§ **Permintaan yang Diberikan 1**:
Apakah setiap pernyataan berikut sesuai dengan tulisan tentang Malioboro di bawah: (a) penulis memperkirakan Malioboro akan sepi, (b) penulis pergi ke Malioboro sendirian, (c) penulis memarkir kendaraan di Titik Nol? Jawab ya atau tidak untuk masing-masing dan sertakan kutipan persis kata-kata penentunya dari tulisan itu.

§ **Bacaan yang Disediakan**:

——————————

Jumat, 12 April 2024

#14 Malioboro di Musim Lebaran

Semalam saya ke Malioboro bersama Novi. Novi ingin makan sate yang ada di Malioboro katanya. Prediksi saya, Malioboro akan sepi karena masih momen lebaran. Ternyata prediksi saya salah. :") Malah momen lebaran membuat Malioboro ramai. Saya parkir di ujung Malioboro, bagian parkiran tingkat. Lalu, kami jalan menyusuri jalanan Malioboro. Kesan pertama melihat banyak orang seperti itu adalah pusing untuk orang introvert seperti saya. Tapi, saya mencoba untuk menikmati momen itu sambil mengingat kenangan di setiap sudut Malioboro. Dan malam itu, hampir 10.000 langkah jalan kaki hanya dengan menyusuri ujung Malioboro ke arah Titik Nol bolak-balik.

——————————

§ **Permintaan yang Diberikan 2**:
Sajikan ulang baris-baris entri, mulai dari awal entri sampai dengan baris yang memuat "scientific name: Lythrum lineare", sebagai tabel Markdown berkolom "No." dan "Teks". Kolom "No." berisi nomor urut, dan baris kosong dilewati.

Catatan set data
——————————

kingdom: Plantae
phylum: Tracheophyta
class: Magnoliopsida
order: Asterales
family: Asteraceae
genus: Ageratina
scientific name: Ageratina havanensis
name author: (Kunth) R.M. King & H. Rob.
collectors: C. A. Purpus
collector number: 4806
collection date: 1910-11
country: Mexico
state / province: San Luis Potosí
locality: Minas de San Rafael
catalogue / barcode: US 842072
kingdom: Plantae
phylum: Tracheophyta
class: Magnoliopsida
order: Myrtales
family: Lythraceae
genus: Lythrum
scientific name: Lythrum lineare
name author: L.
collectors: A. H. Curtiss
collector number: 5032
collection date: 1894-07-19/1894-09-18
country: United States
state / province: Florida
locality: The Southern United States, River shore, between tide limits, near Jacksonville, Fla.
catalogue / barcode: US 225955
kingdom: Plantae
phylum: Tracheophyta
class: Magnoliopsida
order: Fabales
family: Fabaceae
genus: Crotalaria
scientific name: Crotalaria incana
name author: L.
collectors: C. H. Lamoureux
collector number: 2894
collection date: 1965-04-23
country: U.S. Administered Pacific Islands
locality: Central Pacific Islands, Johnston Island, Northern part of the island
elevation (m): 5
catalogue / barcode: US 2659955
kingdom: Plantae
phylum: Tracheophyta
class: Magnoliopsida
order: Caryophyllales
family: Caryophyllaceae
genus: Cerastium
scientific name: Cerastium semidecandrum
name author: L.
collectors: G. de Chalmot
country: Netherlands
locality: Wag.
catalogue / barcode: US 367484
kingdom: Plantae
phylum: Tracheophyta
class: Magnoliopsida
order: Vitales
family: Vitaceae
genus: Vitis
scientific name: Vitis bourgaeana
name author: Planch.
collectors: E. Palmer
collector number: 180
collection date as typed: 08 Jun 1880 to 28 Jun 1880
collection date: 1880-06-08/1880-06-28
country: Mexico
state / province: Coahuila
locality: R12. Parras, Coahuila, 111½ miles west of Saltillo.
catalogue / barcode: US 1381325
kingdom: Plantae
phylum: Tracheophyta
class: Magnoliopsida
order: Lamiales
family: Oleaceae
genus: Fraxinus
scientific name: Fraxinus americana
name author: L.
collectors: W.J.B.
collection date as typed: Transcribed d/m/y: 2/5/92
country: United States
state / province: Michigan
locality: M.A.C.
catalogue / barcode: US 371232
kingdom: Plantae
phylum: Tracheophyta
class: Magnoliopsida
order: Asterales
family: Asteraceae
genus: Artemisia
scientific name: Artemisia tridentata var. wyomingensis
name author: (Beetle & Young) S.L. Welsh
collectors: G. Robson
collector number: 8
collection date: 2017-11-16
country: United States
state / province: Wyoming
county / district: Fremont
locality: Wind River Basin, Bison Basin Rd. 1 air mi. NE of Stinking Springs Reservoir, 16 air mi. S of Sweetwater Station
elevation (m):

——————————

§ **Hasil Akhir 1**:
(a) Ya: "Prediksi saya, Malioboro akan sepi karena masih momen lebaran."
(b) Tidak: "Semalam saya ke Malioboro bersama Novi."
(c) Tidak: "Saya parkir di ujung Malioboro, bagian parkiran tingkat."

§ **Hasil Akhir 2**:
| No. | Teks |
|---|---|
| 1 | kingdom: Plantae |
| 2 | phylum: Tracheophyta |
| 3 | class: Magnoliopsida |
| 4 | order: Asterales |
| 5 | family: Asteraceae |
| 6 | genus: Ageratina |
| 7 | scientific name: Ageratina havanensis |
| 8 | name author: (Kunth) R.M. King & H. Rob. |
| 9 | collectors: C. A. Purpus |
| 10 | collector number: 4806 |
| 11 | collection date: 1910-11 |
| 12 | country: Mexico |
| 13 | state / province: San Luis Potosí |
| 14 | locality: Minas de San Rafael |
| 15 | catalogue / barcode: US 842072 |
| 16 | kingdom: Plantae |
| 17 | phylum: Tracheophyta |
| 18 | class: Magnoliopsida |
| 19 | order: Myrtales |
| 20 | family: Lythraceae |
| 21 | genus: Lythrum |
| 22 | scientific name: Lythrum lineare |